» **Job item**: For each entry below, copy the text exactly and leave out any picture.

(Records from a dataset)
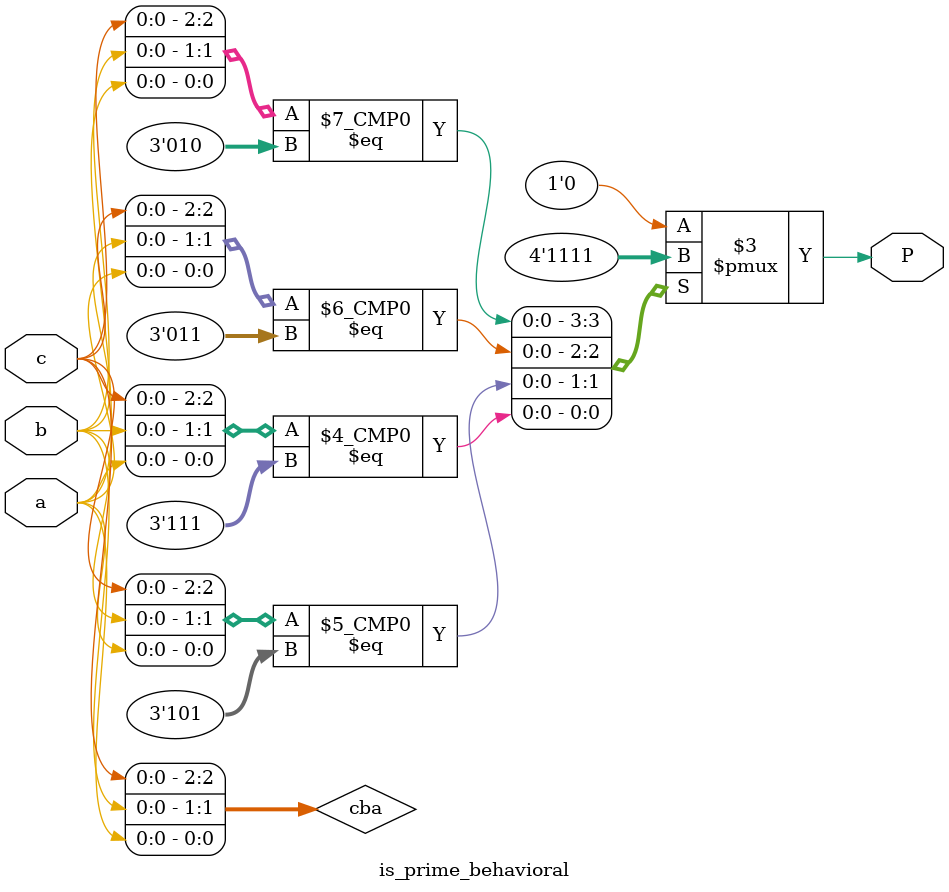
<source format=v>
/*
    if input is prime (2, 3, 5, 7)
        return 1
    else
        return 0
*/

module is_prime_behavioral(
    input c,
    input b,
    input a,
    output reg P
  );

  wire [2:0] cba;

  assign cba = {c, b, a};

  always @ (cba)
  case (cba)
    3'd2:
      P = 1'b1;
    3'd3:
      P = 1'b1;
    3'd5:
      P = 1'b1;
    3'd7:
      P = 1'b1;
    default:
      P = 1'b0;
  endcase

endmodule

</source>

» **Your response**:
<source format=v>
/*
    if input is prime (2, 3, 5, 7)
        return 1
    else
        return 0
*/

module is_prime_behavioral(
    input c,
    input b,
    input a,
    output reg P
  );

  wire [2:0] cba;

  assign cba = {c, b, a};

  always @ (cba)
  case (cba)
    3'd2:
      P = 1'b1;
    3'd3:
      P = 1'b1;
    3'd5:
      P = 1'b1;
    3'd7:
      P = 1'b1;
    default:
      P = 1'b0;
  endcase

endmodule

</source>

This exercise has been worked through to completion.